▶ **Exercises**
1) In the Illinois appellate opinion, what amount of attorney fees did the trial court order the Department to pay the plaintiff?
2) Reproduce the stretch of the Illinois appellate opinion from "OPINION FILED NOVEMBER" through "Hon. John L.".
3) Resume the Illinois appellate opinion after its last sentence, writing the court's next paragraph.

▶ **Page excerpt**
<<<<

ILLINOIS APPELLATE COURT SECOND DISTRICT JUDGMENT REVERSED.
OPINION FILED NOVEMBER 6, 1985.
PAUL TOUFEXIS, PLAINTIFF-APPELLEE,
WILLIAM HUGHES, D/B/A HIBBARD BUSINESS BROKERS, ET AL., DEFENDANTS (THE DEPARTMENT OF REGISTRATION AND EDUCATION, DEFENDANT-APPELLANT).
Appeal from the Circuit Court of Kane County; the Hon. John L.
Petersen, Judge, presiding.
JUSTICE STROUSE DELIVERED THE OPINION OF THE COURT:
The Illinois Department of Registration and Education (Department) appeals from an order of the trial court that ordered the Department to pay the plaintiff, Paul Toufexis, certain sums of money from the Real Estate Recovery Fund (Fund) in the form of damages ($7,000), accrued interest ($1,699), costs of suit ($1,107), and attorney fees ($1,470.90).

>>>>

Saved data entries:
<<<<

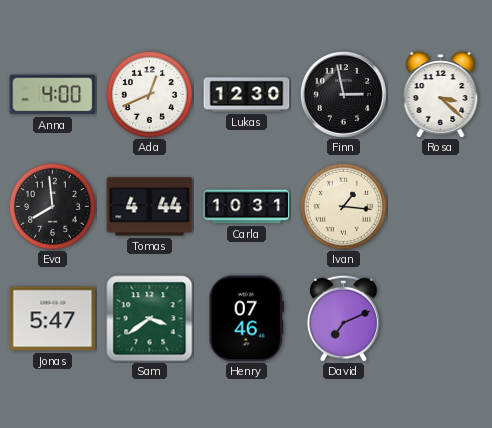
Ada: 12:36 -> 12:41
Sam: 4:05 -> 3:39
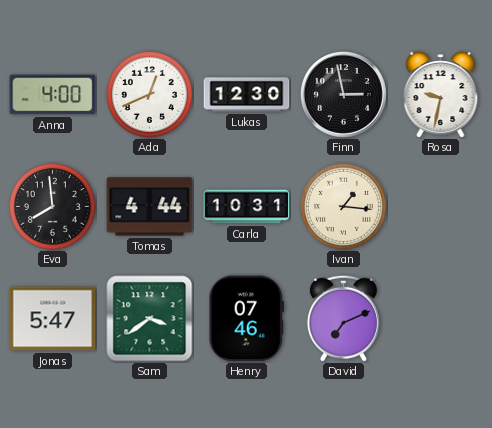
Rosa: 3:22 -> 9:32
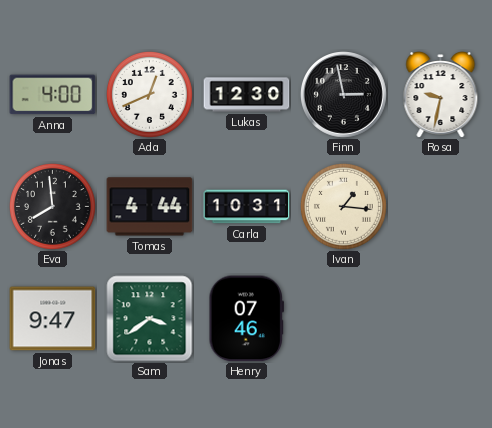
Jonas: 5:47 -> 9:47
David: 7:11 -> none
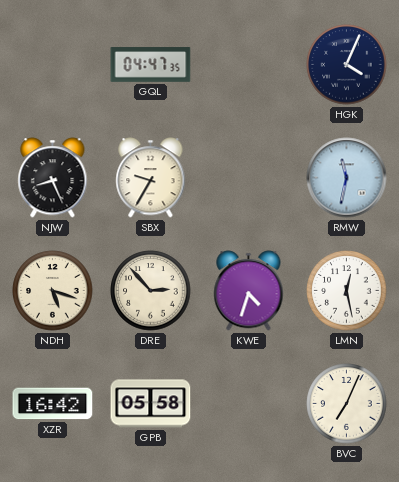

>>>>

▶ **Task results**
1) $1,470.90

2)
OPINION FILED NOVEMBER 6, 1985.
PAUL TOUFEXIS, PLAINTIFF-APPELLEE,
WILLIAM HUGHES, D/B/A HIBBARD BUSINESS BROKERS, ET AL., DEFENDANTS (THE DEPARTMENT OF REGISTRATION AND EDUCATION, DEFENDANT-APPELLANT).
Appeal from the Circuit Court of Kane County; the Hon. John L.

3)
The Department appeals and raises two alternative assignments of error in this court. Since we hold that the plaintiff was not entitled to payment from the Fund due to his failure to comply with the notice requirements of the controlling statute (Ill. Rev. Stat. 1981, ch. 111, par. 5718), it is unnecessary for us to consider the alternative issue.
On March 18, 1981, the plaintiff filed a complaint against William Hughes, d/b/a Hibbard Business Brokers, and Joseph Szatkowski, d/b/a Joe's Place. Hughes is a licensed real estate broker, while Szatkowski is the owner of a tavern the plaintiff sought to purchase. Subsequently, the court added HBB, Incorporated (formally known as Hibbard Business Brokers) as a party defendant. The complaint sought the recovery of $10,000 earnest money the plaintiff entrusted to Hughes as escrow agent. No notice was given to the Department at the commencement of this action.
The trial court granted the plaintiff's motion for summary judgment against Hughes and HBB, Inc., in the amount of $10,000 plus costs representing earnest money, purportedly held in a trust account to be returned to plaintiff.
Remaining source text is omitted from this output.